What you have to do:
Of all the lines in the entries below, give again exactly those starting at the line containing "12: (61, 277, 1.18)" and ending at the line containing "24: (354, 277, 2.03)", both ends included, and no others.

Stored data:
*** Begin section ***
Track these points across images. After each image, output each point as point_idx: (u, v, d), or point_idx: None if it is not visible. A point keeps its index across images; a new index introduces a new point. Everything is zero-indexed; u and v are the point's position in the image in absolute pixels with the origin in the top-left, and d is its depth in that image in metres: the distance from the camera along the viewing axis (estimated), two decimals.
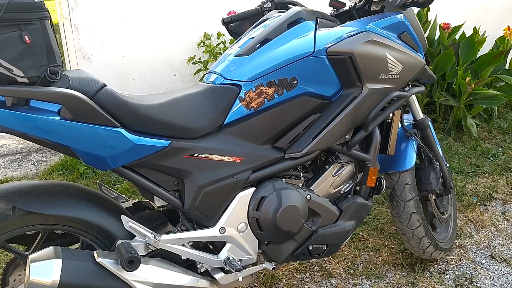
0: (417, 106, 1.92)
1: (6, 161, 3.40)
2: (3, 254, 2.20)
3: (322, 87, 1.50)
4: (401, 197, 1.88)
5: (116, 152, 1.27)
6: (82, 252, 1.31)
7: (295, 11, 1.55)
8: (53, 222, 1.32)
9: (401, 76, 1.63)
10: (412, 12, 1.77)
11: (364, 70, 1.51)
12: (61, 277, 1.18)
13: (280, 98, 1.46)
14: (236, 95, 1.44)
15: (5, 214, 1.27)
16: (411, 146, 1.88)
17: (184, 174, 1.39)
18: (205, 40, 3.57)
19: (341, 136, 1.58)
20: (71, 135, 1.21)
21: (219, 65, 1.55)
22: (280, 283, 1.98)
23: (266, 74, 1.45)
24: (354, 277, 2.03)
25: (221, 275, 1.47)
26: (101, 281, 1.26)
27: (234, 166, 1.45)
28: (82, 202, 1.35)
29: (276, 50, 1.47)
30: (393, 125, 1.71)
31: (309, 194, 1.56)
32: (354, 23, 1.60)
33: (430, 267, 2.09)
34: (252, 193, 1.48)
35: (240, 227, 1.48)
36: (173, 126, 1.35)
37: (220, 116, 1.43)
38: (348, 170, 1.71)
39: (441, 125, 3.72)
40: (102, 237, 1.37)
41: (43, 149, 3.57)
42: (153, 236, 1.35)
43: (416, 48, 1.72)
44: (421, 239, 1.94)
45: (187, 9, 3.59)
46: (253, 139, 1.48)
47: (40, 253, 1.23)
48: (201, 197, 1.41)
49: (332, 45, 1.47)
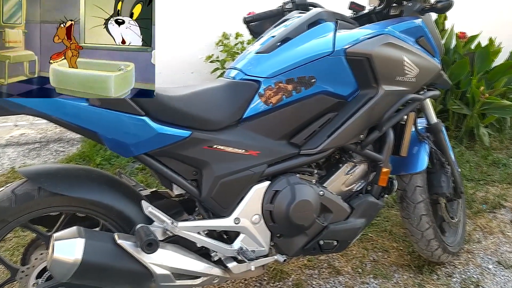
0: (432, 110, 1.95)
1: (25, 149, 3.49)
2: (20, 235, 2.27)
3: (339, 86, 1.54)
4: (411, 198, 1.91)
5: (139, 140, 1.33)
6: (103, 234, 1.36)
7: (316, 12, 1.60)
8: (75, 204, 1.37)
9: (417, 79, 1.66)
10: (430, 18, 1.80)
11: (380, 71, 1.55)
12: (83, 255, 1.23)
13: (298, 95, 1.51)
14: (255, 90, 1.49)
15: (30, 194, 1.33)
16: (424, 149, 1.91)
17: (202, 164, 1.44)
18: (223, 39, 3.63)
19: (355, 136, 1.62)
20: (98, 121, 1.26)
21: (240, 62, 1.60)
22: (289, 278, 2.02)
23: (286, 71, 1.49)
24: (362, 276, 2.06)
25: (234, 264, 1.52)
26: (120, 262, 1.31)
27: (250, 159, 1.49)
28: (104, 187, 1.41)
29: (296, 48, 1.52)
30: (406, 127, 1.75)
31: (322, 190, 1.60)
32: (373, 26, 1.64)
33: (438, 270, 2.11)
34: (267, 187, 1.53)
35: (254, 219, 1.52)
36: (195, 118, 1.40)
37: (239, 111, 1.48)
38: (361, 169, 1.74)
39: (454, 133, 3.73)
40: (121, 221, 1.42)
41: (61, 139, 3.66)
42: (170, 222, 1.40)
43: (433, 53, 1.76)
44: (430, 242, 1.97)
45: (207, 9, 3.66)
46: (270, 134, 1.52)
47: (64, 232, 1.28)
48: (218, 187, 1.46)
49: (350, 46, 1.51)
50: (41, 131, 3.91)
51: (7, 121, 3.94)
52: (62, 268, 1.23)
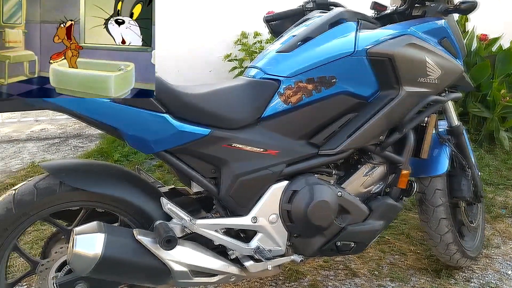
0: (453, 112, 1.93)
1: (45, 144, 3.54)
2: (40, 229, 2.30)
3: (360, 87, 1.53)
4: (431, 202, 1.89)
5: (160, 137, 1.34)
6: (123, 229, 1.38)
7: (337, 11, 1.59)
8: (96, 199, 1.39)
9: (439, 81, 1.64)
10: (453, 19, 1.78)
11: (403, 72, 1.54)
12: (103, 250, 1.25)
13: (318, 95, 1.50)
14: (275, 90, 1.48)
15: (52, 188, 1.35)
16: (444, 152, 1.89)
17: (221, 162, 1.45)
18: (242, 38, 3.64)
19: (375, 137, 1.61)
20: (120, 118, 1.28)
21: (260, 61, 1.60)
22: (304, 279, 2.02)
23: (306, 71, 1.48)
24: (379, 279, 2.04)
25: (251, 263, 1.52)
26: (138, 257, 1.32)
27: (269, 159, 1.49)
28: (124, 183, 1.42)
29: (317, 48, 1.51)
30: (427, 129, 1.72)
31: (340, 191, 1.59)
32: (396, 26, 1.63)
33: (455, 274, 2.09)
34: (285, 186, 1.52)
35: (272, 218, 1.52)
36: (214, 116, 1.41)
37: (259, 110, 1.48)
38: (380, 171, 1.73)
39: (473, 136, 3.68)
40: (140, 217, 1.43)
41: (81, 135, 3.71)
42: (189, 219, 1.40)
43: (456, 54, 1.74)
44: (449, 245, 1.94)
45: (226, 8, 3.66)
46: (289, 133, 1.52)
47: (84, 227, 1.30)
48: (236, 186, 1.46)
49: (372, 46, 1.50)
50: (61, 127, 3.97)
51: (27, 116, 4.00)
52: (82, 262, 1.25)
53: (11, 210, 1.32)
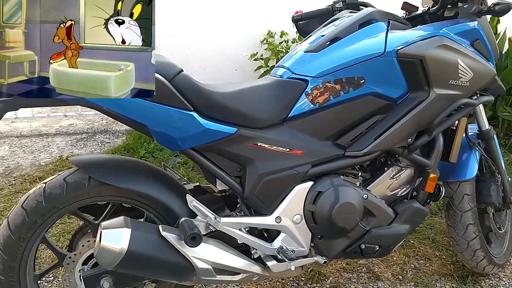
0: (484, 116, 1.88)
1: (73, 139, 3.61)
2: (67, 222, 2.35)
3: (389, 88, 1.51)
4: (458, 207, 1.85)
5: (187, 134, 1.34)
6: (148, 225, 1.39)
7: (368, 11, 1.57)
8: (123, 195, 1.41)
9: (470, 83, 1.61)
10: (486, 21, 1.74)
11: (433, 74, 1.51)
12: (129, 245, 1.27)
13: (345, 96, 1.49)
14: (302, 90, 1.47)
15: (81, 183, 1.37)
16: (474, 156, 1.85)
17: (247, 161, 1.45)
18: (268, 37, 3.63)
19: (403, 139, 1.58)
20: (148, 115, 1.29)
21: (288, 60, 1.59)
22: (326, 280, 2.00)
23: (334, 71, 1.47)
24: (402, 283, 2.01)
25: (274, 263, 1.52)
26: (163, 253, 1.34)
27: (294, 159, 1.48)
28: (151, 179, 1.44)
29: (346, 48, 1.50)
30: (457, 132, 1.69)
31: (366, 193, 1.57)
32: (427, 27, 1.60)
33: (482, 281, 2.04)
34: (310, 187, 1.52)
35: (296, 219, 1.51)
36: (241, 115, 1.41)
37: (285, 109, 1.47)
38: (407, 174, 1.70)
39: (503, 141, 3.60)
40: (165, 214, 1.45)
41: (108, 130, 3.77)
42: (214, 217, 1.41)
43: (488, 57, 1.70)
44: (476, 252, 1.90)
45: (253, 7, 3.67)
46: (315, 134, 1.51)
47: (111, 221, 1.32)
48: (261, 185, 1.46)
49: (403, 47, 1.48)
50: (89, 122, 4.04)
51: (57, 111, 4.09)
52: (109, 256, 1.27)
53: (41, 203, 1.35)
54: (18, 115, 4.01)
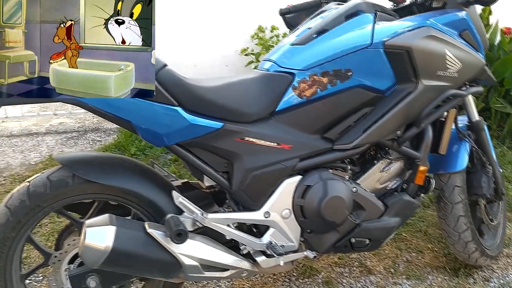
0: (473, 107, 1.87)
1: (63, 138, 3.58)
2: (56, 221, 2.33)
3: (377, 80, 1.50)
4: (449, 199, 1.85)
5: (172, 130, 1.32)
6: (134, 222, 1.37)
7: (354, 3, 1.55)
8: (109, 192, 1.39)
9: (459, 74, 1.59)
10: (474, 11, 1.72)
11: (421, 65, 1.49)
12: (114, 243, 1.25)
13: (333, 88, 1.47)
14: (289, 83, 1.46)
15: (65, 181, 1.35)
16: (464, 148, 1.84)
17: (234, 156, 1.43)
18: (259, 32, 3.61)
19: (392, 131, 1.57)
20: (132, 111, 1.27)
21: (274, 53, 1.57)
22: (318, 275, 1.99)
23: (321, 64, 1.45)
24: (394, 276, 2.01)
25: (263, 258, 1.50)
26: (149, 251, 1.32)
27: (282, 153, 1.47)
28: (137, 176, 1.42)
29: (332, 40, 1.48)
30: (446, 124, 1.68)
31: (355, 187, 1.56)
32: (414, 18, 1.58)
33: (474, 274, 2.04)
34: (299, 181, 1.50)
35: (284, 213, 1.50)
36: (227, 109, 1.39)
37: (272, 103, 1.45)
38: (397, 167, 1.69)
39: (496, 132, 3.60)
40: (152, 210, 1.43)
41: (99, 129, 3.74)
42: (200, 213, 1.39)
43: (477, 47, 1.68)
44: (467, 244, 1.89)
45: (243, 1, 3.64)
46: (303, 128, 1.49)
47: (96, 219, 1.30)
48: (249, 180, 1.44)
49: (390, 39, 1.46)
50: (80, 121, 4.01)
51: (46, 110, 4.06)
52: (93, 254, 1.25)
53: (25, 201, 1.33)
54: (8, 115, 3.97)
*** End section ***
Solution for this task:
12: (61, 277, 1.18)
13: (280, 98, 1.46)
14: (236, 95, 1.44)
15: (5, 214, 1.27)
16: (411, 146, 1.88)
17: (184, 174, 1.39)
18: (205, 40, 3.57)
19: (341, 136, 1.58)
20: (71, 135, 1.21)
21: (219, 65, 1.55)
22: (280, 283, 1.98)
23: (266, 74, 1.45)
24: (354, 277, 2.03)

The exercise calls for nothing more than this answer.